By Lois Beckett
Some people face unemployment. Some people fight it.
In San Francisco, a battle starts every morning on a street corner in
the Bayview, where a crowd of people gathers around a white pickup. On a
Thursday in June, there are about 15 people there, mostly black men,
with a handful of women and Latinos. They're waiting for James Richards
to give them the morning pep talk. He calls it "the breakfast of
champions."
Richards is a big man in his 60s, eyes inscrutable, though seldom
seen behind his sunglasses. There's a marijuana bud on his gold front
tooth. In conversation, Richards' voice can be soft, his responses
vague.

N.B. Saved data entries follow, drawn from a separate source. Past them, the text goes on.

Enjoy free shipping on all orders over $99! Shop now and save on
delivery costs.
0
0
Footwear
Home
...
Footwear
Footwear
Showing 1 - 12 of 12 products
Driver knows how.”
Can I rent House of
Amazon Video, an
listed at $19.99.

But when it's time to make a speech, he can preach social justice
with the fire of a Civil Rights–era crusader, railing against
chickenshit unions and lying politicians."What I hear," Richards begins,
slowly, "is you all were acting like real warriors."
Richards is the leader of the Aboriginal Blackmen United, a group
that's part direct-action organization, part job placement agency, and
all business when its members think employers are abusing their right to
work. Its only headquarters is this street corner in front of the
Double Rock Baptist Church. Nearly everyone here, including Richards
himself, is jobless — not surprising in a neighborhood where the
unemployment rate during the Great Recession is thought to be 50 percent
higher than that of the rest of the city, and an estimated one in every
3.5 African-Americans is out of work.